Although we don't believe in timing the market or panicking over market movements, we do like to keep an eye on big changes -- just in case they're material to our investing thesis.
What: Shares of Lexicon Pharmaceuticals (NASDAQ: LXRX ) , a clinical-stage biopharmaceutical company geared toward treating a wide array of human diseases, advanced as much as 34% after reporting positive clinical data on LX4211 for the treatment of type 2 diabetes in patients with moderate-to-severe renal impairment.
So what: According to the press release, LX4211, which is an inhibitor of both sodium glucose transporters SGLT1 and SGLT2, met its primary endpoint in a proof-of-concept trial by reducing elevated glucose levels after a meal. In addition to providing "clinically meaningful and statistically significant reductions in post-prandial glucose," LX4211 also helped raise GLP-1 levels. This is important as GLP-1 is a hormone that helps control glucose levels and appetite in the body.
Now what: There are 25.3 million diabetics in this country and another 79 million that are pre-diabetic -- and 90% of those cases will turn out to be type 2 diabetes, so this is certainly encouraging news. Of those cases, about 30% involve some level of renal impairment, giving Lexicon a wide potential target audience.
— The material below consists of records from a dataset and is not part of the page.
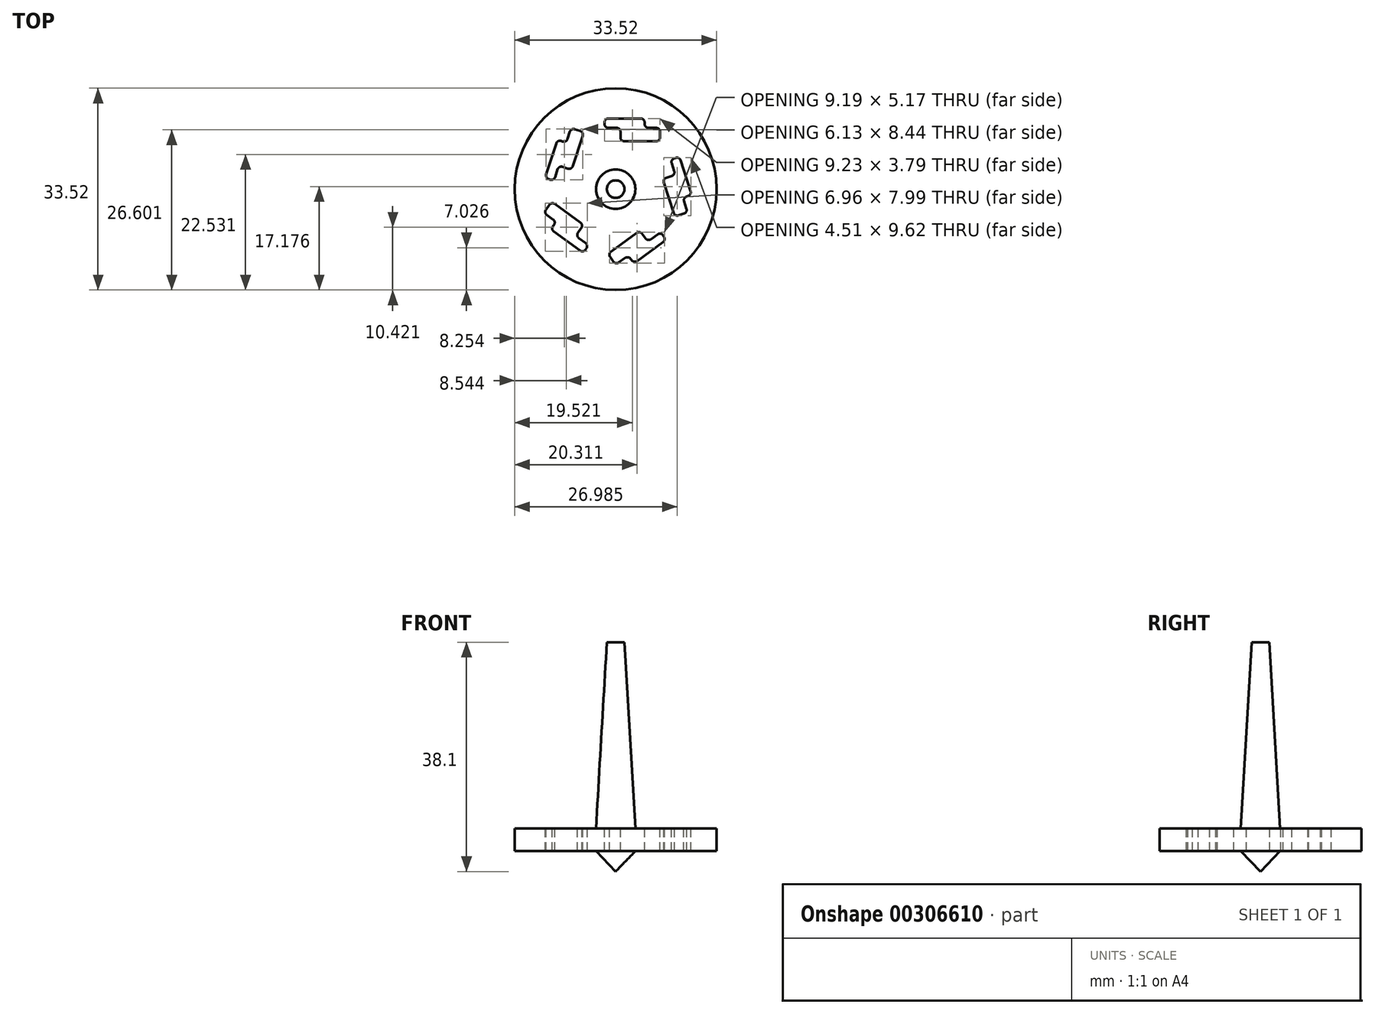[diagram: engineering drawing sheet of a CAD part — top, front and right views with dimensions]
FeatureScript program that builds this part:
annotation { "Feature Type Name" : "Feature", "Feature Type Description" : "" }
export const myFeature = defineFeature(function(context is Context, id is Id, definition is map)
    precondition{}
    {
        {
            var Q0;
            Q0=qCreatedBy(makeId("Front.planeOp"),FACE);
            var sketch = newSketch(context, id + "F0", { "sketchPlane" : qUnion([Q0])});
            skLineSegment(sketch, "E0", {"start": v(0, 0) * mm, "end": v(0, 38.1) * mm});
            skLineSegment(sketch, "E1", {"start": v(3.27, 7.16) * mm, "end": v(16.76, 7.16) * mm});
            skLineSegment(sketch, "E2", {"start": v(16.76, 7.16) * mm, "end": v(16.76, 3.38) * mm});
            skLineSegment(sketch, "E3", {"start": v(16.76, 3.38) * mm, "end": v(3.27, 3.38) * mm});
            skLineSegment(sketch, "E4", {"start": v(3.27, 3.38) * mm, "end": v(0, 0) * mm});
            skLineSegment(sketch, "E5", {"start": v(3.27, 7.16) * mm, "end": v(1.46, 38.1) * mm});
            skLineSegment(sketch, "E6", {"start": v(1.46, 38.1) * mm, "end": v(0, 38.1) * mm});
            skSolve(sketch);
        }
        {
            var Q0;
            Q0 = qSketchRegion(id + "F0", true);
            var Q1;
            Q1=sQuery(id+"F0.wireOp",EDGE,"E0");
            revolve(context, id + "F1", {"entities" : qUnion([Q0]), "axis" : qUnion([Q1]), "revolveType" : RevolveType.FULL});
        }
        {
            var Q0;
            Q0=makeQuery(id+"F1.opRevolve","SWEPT_FACE",FACE,{"disambiguationData":[OSD([sQuery(id+"F0.wireOp",EDGE,"E1")])]});
            var sketch = newSketch(context, id + "F2", { "sketchPlane" : qUnion([Q0])});
            skLineSegment(sketch, "E7.bottom", {"start": v(-1.22, 11.74) * mm, "end": v(4.17, 11.74) * mm});
            skLineSegment(sketch, "E7.top", {"start": v(-1.22, 10.18) * mm, "end": v(0.17, 10.18) * mm});
            skLineSegment(sketch, "E7.left", {"start": v(-1.85, 11.1) * mm, "end": v(-1.85, 10.81) * mm});
            skLineSegment(sketch, "E7.right", {"start": v(4.8, 11.1) * mm, "end": v(4.8, 10.81) * mm});
            skLineSegment(sketch, "E8.bottom", {"start": v(5.44, 10.18) * mm, "end": v(6.74, 10.18) * mm});
            skLineSegment(sketch, "E8.top", {"start": v(1.44, 7.94) * mm, "end": v(6.74, 7.94) * mm});
            skLineSegment(sketch, "E8.left", {"start": v(0.8, 9.54) * mm, "end": v(0.8, 8.58) * mm});
            skLineSegment(sketch, "E8.right", {"start": v(7.38, 9.54) * mm, "end": v(7.38, 8.58) * mm});
            skPoint(sketch, "E9.visualSharp", {"position": v(-1.85, 11.74) * mm});
            skArc(sketch, "E9.filletArc", {"start": v(-1.22, 11.74) * mm, "mid": v(-1.67, 11.55) * mm, "end": v(-1.85, 11.1) * mm});
            skPoint(sketch, "E10.visualSharp", {"position": v(-1.85, 10.18) * mm});
            skArc(sketch, "E10.filletArc", {"start": v(-1.85, 10.81) * mm, "mid": v(-1.67, 10.36) * mm, "end": v(-1.22, 10.18) * mm});
            skPoint(sketch, "E11.visualSharp", {"position": v(0.8, 10.18) * mm});
            skArc(sketch, "E11.filletArc", {"start": v(0.8, 9.54) * mm, "mid": v(0.61, 10) * mm, "end": v(0.17, 10.18) * mm});
            skPoint(sketch, "E12.visualSharp", {"position": v(0.8, 7.94) * mm});
            skArc(sketch, "E12.filletArc", {"start": v(0.8, 8.58) * mm, "mid": v(0.99, 8.13) * mm, "end": v(1.44, 7.94) * mm});
            skPoint(sketch, "E13.visualSharp", {"position": v(7.38, 7.94) * mm});
            skArc(sketch, "E13.filletArc", {"start": v(6.74, 7.94) * mm, "mid": v(7.19, 8.13) * mm, "end": v(7.38, 8.58) * mm});
            skPoint(sketch, "E14.visualSharp", {"position": v(7.38, 10.18) * mm});
            skArc(sketch, "E14.filletArc", {"start": v(7.38, 9.54) * mm, "mid": v(7.19, 10) * mm, "end": v(6.74, 10.18) * mm});
            skPoint(sketch, "E15.visualSharp", {"position": v(4.8, 10.18) * mm});
            skArc(sketch, "E15.filletArc", {"start": v(4.8, 10.81) * mm, "mid": v(5, 10.36) * mm, "end": v(5.44, 10.18) * mm});
            skPoint(sketch, "E16.visualSharp", {"position": v(4.8, 11.74) * mm});
            skArc(sketch, "E16.filletArc", {"start": v(4.8, 11.1) * mm, "mid": v(4.62, 11.55) * mm, "end": v(4.17, 11.74) * mm});
            skPoint(sketch, "E17.1.0", {"position": v(-5.28, 9.47) * mm});
            skPoint(sketch, "E17.1.1", {"position": v(-7.4, 10.16) * mm});
            skPoint(sketch, "E17.1.2", {"position": v(-9.68, 8.2) * mm});
            skPoint(sketch, "E17.1.3", {"position": v(-7.3, 3.22) * mm});
            skPoint(sketch, "E17.1.4", {"position": v(-8.2, 7.71) * mm});
            skPoint(sketch, "E17.1.5", {"position": v(-9.43, 3.9) * mm});
            skPoint(sketch, "E17.1.6", {"position": v(-11.74, 1.86) * mm});
            skPoint(sketch, "E17.1.7", {"position": v(-10.25, 1.38) * mm});
            skLineSegment(sketch, "E17.1.8", {"start": v(-11.54, 2.47) * mm, "end": v(-9.87, 7.6) * mm});
            skLineSegment(sketch, "E17.1.9", {"start": v(-10.06, 1.99) * mm, "end": v(-9.63, 3.3) * mm});
            skLineSegment(sketch, "E17.1.10", {"start": v(-8, 8.32) * mm, "end": v(-7.6, 9.56) * mm});
            skLineSegment(sketch, "E17.1.11", {"start": v(-7.11, 3.82) * mm, "end": v(-5.47, 8.87) * mm});
            skArc(sketch, "E17.1.12", {"start": v(-6.8, 9.96) * mm, "mid": v(-7.28, 9.93) * mm, "end": v(-7.6, 9.56) * mm});
            skArc(sketch, "E17.1.13", {"start": v(-7.91, 3.41) * mm, "mid": v(-7.43, 3.45) * mm, "end": v(-7.11, 3.82) * mm});
            skArc(sketch, "E17.1.14", {"start": v(-8.83, 3.71) * mm, "mid": v(-9.31, 3.67) * mm, "end": v(-9.63, 3.3) * mm});
            skArc(sketch, "E17.1.15", {"start": v(-8.8, 7.91) * mm, "mid": v(-8.31, 7.95) * mm, "end": v(-8, 8.32) * mm});
            skArc(sketch, "E17.1.16", {"start": v(-9.07, 8) * mm, "mid": v(-9.56, 7.96) * mm, "end": v(-9.87, 7.6) * mm});
            skArc(sketch, "E17.1.17", {"start": v(-5.47, 8.87) * mm, "mid": v(-5.51, 9.35) * mm, "end": v(-5.88, 9.67) * mm});
            skArc(sketch, "E17.1.18", {"start": v(-10.86, 1.58) * mm, "mid": v(-10.37, 1.62) * mm, "end": v(-10.06, 1.99) * mm});
            skArc(sketch, "E17.1.19", {"start": v(-11.54, 2.47) * mm, "mid": v(-11.5, 1.98) * mm, "end": v(-11.13, 1.67) * mm});
            skLineSegment(sketch, "E17.1.20", {"start": v(-6.8, 9.96) * mm, "end": v(-5.88, 9.67) * mm});
            skLineSegment(sketch, "E17.1.21", {"start": v(-8.83, 3.71) * mm, "end": v(-7.91, 3.41) * mm});
            skLineSegment(sketch, "E17.1.22", {"start": v(-11.13, 1.67) * mm, "end": v(-10.86, 1.58) * mm});
            skLineSegment(sketch, "E17.1.23", {"start": v(-9.07, 8) * mm, "end": v(-8.8, 7.91) * mm});
            skPoint(sketch, "E17.2.0", {"position": v(-10.64, -2.1) * mm});
            skPoint(sketch, "E17.2.1", {"position": v(-11.95, -3.9) * mm});
            skPoint(sketch, "E17.2.2", {"position": v(-10.79, -6.67) * mm});
            skPoint(sketch, "E17.2.3", {"position": v(-5.32, -5.96) * mm});
            skPoint(sketch, "E17.2.4", {"position": v(-9.87, -5.41) * mm});
            skPoint(sketch, "E17.2.5", {"position": v(-6.63, -7.76) * mm});
            skPoint(sketch, "E17.2.6", {"position": v(-5.4, -10.59) * mm});
            skPoint(sketch, "E17.2.7", {"position": v(-4.48, -9.32) * mm});
            skLineSegment(sketch, "E17.2.8", {"start": v(-5.91, -10.21) * mm, "end": v(-10.27, -7.04) * mm});
            skLineSegment(sketch, "E17.2.9", {"start": v(-5, -8.95) * mm, "end": v(-6.12, -8.14) * mm});
            skLineSegment(sketch, "E17.2.10", {"start": v(-10.38, -5.04) * mm, "end": v(-11.44, -4.27) * mm});
            skLineSegment(sketch, "E17.2.11", {"start": v(-5.83, -5.58) * mm, "end": v(-10.12, -2.47) * mm});
            skArc(sketch, "E17.2.12", {"start": v(-11.58, -3.39) * mm, "mid": v(-11.69, -3.86) * mm, "end": v(-11.44, -4.27) * mm});
            skArc(sketch, "E17.2.13", {"start": v(-5.7, -6.47) * mm, "mid": v(-5.58, -6) * mm, "end": v(-5.83, -5.58) * mm});
            skArc(sketch, "E17.2.14", {"start": v(-6.26, -7.25) * mm, "mid": v(-6.37, -7.72) * mm, "end": v(-6.12, -8.14) * mm});
            skArc(sketch, "E17.2.15", {"start": v(-10.24, -5.92) * mm, "mid": v(-10.13, -5.45) * mm, "end": v(-10.38, -5.04) * mm});
            skArc(sketch, "E17.2.16", {"start": v(-10.41, -6.16) * mm, "mid": v(-10.53, -6.63) * mm, "end": v(-10.27, -7.04) * mm});
            skArc(sketch, "E17.2.17", {"start": v(-10.12, -2.47) * mm, "mid": v(-10.6, -2.35) * mm, "end": v(-11, -2.6) * mm});
            skArc(sketch, "E17.2.18", {"start": v(-4.86, -9.84) * mm, "mid": v(-4.74, -9.37) * mm, "end": v(-5, -8.95) * mm});
            skArc(sketch, "E17.2.19", {"start": v(-5.91, -10.21) * mm, "mid": v(-5.44, -10.33) * mm, "end": v(-5.03, -10.07) * mm});
            skLineSegment(sketch, "E17.2.20", {"start": v(-11.58, -3.39) * mm, "end": v(-11, -2.6) * mm});
            skLineSegment(sketch, "E17.2.21", {"start": v(-6.26, -7.25) * mm, "end": v(-5.7, -6.47) * mm});
            skLineSegment(sketch, "E17.2.22", {"start": v(-5.03, -10.07) * mm, "end": v(-4.86, -9.84) * mm});
            skLineSegment(sketch, "E17.2.23", {"start": v(-10.41, -6.16) * mm, "end": v(-10.24, -5.92) * mm});
            skPoint(sketch, "E17.3.0", {"position": v(-1.3, -10.76) * mm});
            skPoint(sketch, "E17.3.1", {"position": v(0.02, -12.57) * mm});
            skPoint(sketch, "E17.3.2", {"position": v(3.01, -12.32) * mm});
            skPoint(sketch, "E17.3.3", {"position": v(4.02, -6.9) * mm});
            skPoint(sketch, "E17.3.4", {"position": v(2.1, -11.06) * mm});
            skPoint(sketch, "E17.3.5", {"position": v(5.33, -8.7) * mm});
            skPoint(sketch, "E17.3.6", {"position": v(8.4, -8.4) * mm});
            skPoint(sketch, "E17.3.7", {"position": v(7.48, -7.14) * mm});
            skLineSegment(sketch, "E17.3.8", {"start": v(7.89, -8.78) * mm, "end": v(3.53, -11.95) * mm});
            skLineSegment(sketch, "E17.3.9", {"start": v(6.97, -7.52) * mm, "end": v(5.85, -8.33) * mm});
            skLineSegment(sketch, "E17.3.10", {"start": v(1.58, -11.43) * mm, "end": v(0.53, -12.2) * mm});
            skLineSegment(sketch, "E17.3.11", {"start": v(3.5, -7.27) * mm, "end": v(-0.78, -10.39) * mm});
            skArc(sketch, "E17.3.12", {"start": v(-0.36, -12.06) * mm, "mid": v(0.06, -12.3) * mm, "end": v(0.53, -12.2) * mm});
            skArc(sketch, "E17.3.13", {"start": v(4.4, -7.41) * mm, "mid": v(3.98, -7.16) * mm, "end": v(3.5, -7.27) * mm});
            skArc(sketch, "E17.3.14", {"start": v(4.96, -8.2) * mm, "mid": v(5.38, -8.45) * mm, "end": v(5.85, -8.33) * mm});
            skArc(sketch, "E17.3.15", {"start": v(2.47, -11.57) * mm, "mid": v(2.05, -11.32) * mm, "end": v(1.58, -11.43) * mm});
            skArc(sketch, "E17.3.16", {"start": v(2.64, -11.8) * mm, "mid": v(3.05, -12.06) * mm, "end": v(3.53, -11.95) * mm});
            skArc(sketch, "E17.3.17", {"start": v(-0.78, -10.39) * mm, "mid": v(-1.04, -10.8) * mm, "end": v(-0.92, -11.28) * mm});
            skArc(sketch, "E17.3.18", {"start": v(7.86, -7.66) * mm, "mid": v(7.44, -7.4) * mm, "end": v(6.97, -7.52) * mm});
            skArc(sketch, "E17.3.19", {"start": v(7.89, -8.78) * mm, "mid": v(8.14, -8.36) * mm, "end": v(8.03, -7.9) * mm});
            skLineSegment(sketch, "E17.3.20", {"start": v(-0.36, -12.06) * mm, "end": v(-0.92, -11.28) * mm});
            skLineSegment(sketch, "E17.3.21", {"start": v(4.96, -8.2) * mm, "end": v(4.4, -7.41) * mm});
            skLineSegment(sketch, "E17.3.22", {"start": v(8.03, -7.9) * mm, "end": v(7.86, -7.66) * mm});
            skLineSegment(sketch, "E17.3.23", {"start": v(2.64, -11.8) * mm, "end": v(2.47, -11.57) * mm});
            skPoint(sketch, "E17.4.0", {"position": v(9.83, -4.56) * mm});
            skPoint(sketch, "E17.4.1", {"position": v(11.96, -3.87) * mm});
            skPoint(sketch, "E17.4.2", {"position": v(12.65, -0.94) * mm});
            skPoint(sketch, "E17.4.3", {"position": v(7.8, 1.7) * mm});
            skPoint(sketch, "E17.4.4", {"position": v(11.16, -1.42) * mm});
            skPoint(sketch, "E17.4.5", {"position": v(9.93, 2.38) * mm});
            skPoint(sketch, "E17.4.6", {"position": v(10.59, 5.4) * mm});
            skPoint(sketch, "E17.4.7", {"position": v(9.1, 4.9) * mm});
            skLineSegment(sketch, "E17.4.8", {"start": v(10.79, 4.79) * mm, "end": v(12.45, -0.34) * mm});
            skLineSegment(sketch, "E17.4.9", {"start": v(9.3, 4.3) * mm, "end": v(9.73, 2.99) * mm});
            skLineSegment(sketch, "E17.4.10", {"start": v(11.36, -2.03) * mm, "end": v(11.76, -3.27) * mm});
            skLineSegment(sketch, "E17.4.11", {"start": v(8, 1.09) * mm, "end": v(9.64, -3.96) * mm});
            skArc(sketch, "E17.4.12", {"start": v(11.36, -4.07) * mm, "mid": v(11.72, -3.75) * mm, "end": v(11.76, -3.27) * mm});
            skArc(sketch, "E17.4.13", {"start": v(8.4, 1.89) * mm, "mid": v(8.04, 1.57) * mm, "end": v(8, 1.09) * mm});
            skArc(sketch, "E17.4.14", {"start": v(9.32, 2.19) * mm, "mid": v(9.7, 2.5) * mm, "end": v(9.73, 2.99) * mm});
            skArc(sketch, "E17.4.15", {"start": v(11.77, -1.23) * mm, "mid": v(11.4, -1.54) * mm, "end": v(11.36, -2.03) * mm});
            skArc(sketch, "E17.4.16", {"start": v(12.04, -1.14) * mm, "mid": v(12.41, -0.82) * mm, "end": v(12.45, -0.34) * mm});
            skArc(sketch, "E17.4.17", {"start": v(9.64, -3.96) * mm, "mid": v(9.95, -4.33) * mm, "end": v(10.44, -4.36) * mm});
            skArc(sketch, "E17.4.18", {"start": v(9.71, 5.1) * mm, "mid": v(9.34, 4.79) * mm, "end": v(9.3, 4.3) * mm});
            skArc(sketch, "E17.4.19", {"start": v(10.79, 4.79) * mm, "mid": v(10.47, 5.16) * mm, "end": v(9.99, 5.2) * mm});
            skLineSegment(sketch, "E17.4.20", {"start": v(11.36, -4.07) * mm, "end": v(10.44, -4.36) * mm});
            skLineSegment(sketch, "E17.4.21", {"start": v(9.32, 2.19) * mm, "end": v(8.4, 1.89) * mm});
            skLineSegment(sketch, "E17.4.22", {"start": v(9.99, 5.2) * mm, "end": v(9.71, 5.1) * mm});
            skLineSegment(sketch, "E17.4.23", {"start": v(12.04, -1.14) * mm, "end": v(11.77, -1.23) * mm});
            skPoint(sketch, "E17.center", {"position": v(0, 0) * mm});
            skSolve(sketch);
        }
        {
            var Q0;
            Q0 = qSketchRegion(id + "F2", true);
            extrude(context, id + "F3", {"entities" : qUnion([Q0]), "operationType" : NewBodyOperationType.REMOVE, "endBound" : BoundingType.THROUGH_ALL, "oppositeDirection" : true, "depth" : 25.4 * mm});
        }
    });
The only semi-similar pathway of action currently approved in the U.S. is Johnson & Johnson's (NYSE: JNJ ) Invokana, which is strictly an SGLT2 inhibitor. But if Lexicon's drug in mid- and late-stage trials exhibits similar effectiveness in terms of glucose control, weight-loss, and A1C reduction, it, too, could become a potential hit. I firmly believe that SGLT1 and SGLT2 therapies have the potential to make DPP-4 inhibitors practically obsolete within three years and this would certainly be another experimental candidate worth keeping a close eye on.